**Problem to work on**: Pictures aside, the output must consist of the lines from the one containing "hfov_deg: 11.9" through the end of the data, reproduced exactly.

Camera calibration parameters
========================
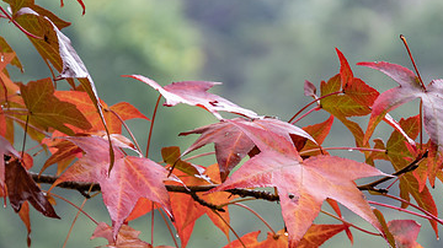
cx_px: 266
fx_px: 4614
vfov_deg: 3.1
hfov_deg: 5.5
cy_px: 213
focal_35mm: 393
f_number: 5.6
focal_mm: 155
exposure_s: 1/25
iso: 400
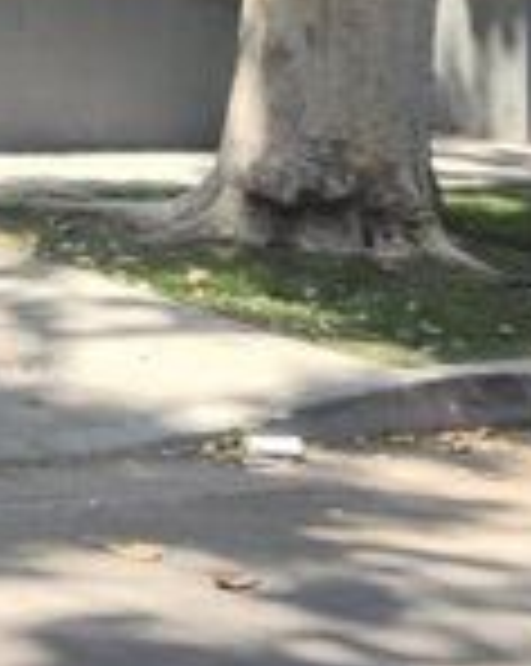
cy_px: -184
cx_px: -846
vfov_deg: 18.5
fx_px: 1909
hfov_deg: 11.9
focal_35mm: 97
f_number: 1.8
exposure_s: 1/340
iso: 25
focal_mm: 5.4
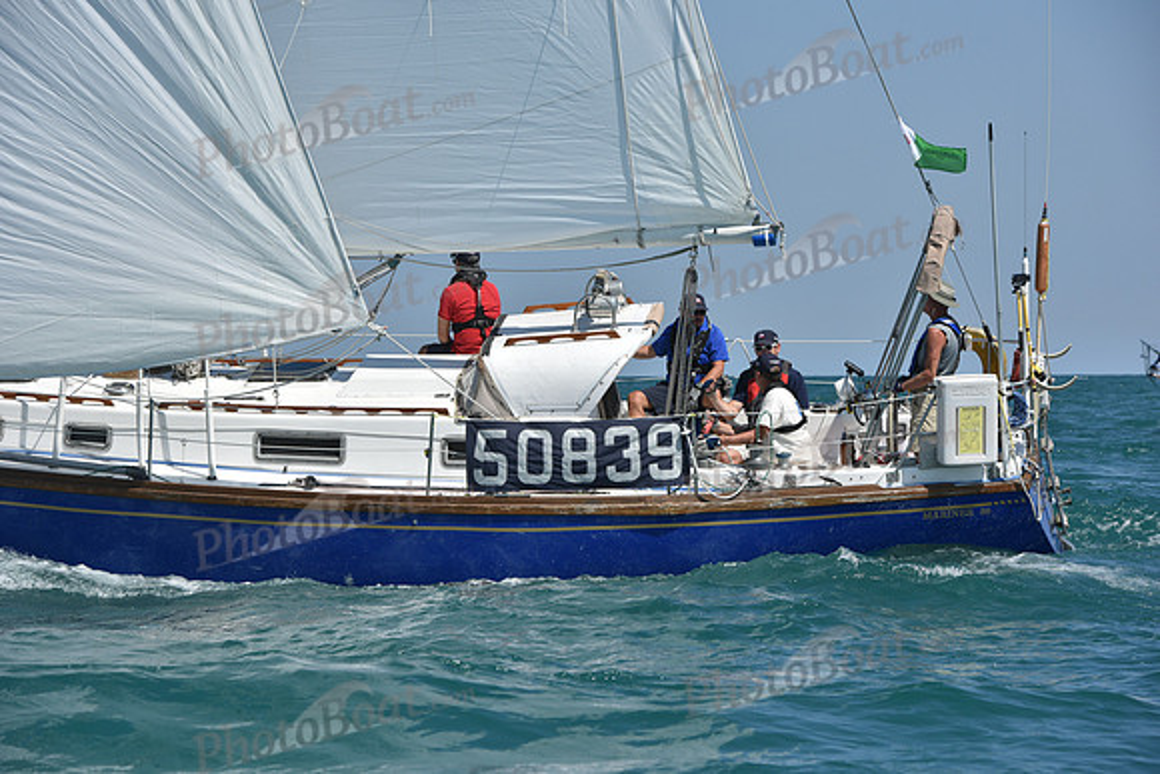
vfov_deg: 9.8
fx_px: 4512
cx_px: 580
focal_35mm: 140
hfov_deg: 14.7
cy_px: 387
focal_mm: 140
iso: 250
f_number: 9
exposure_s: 1/1250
========================
**Solution to this problem**:
hfov_deg: 11.9
focal_35mm: 97
f_number: 1.8
exposure_s: 1/340
iso: 25
focal_mm: 5.4
vfov_deg: 9.8
fx_px: 4512
cx_px: 580
focal_35mm: 140
hfov_deg: 14.7
cy_px: 387
focal_mm: 140
iso: 250
f_number: 9
exposure_s: 1/1250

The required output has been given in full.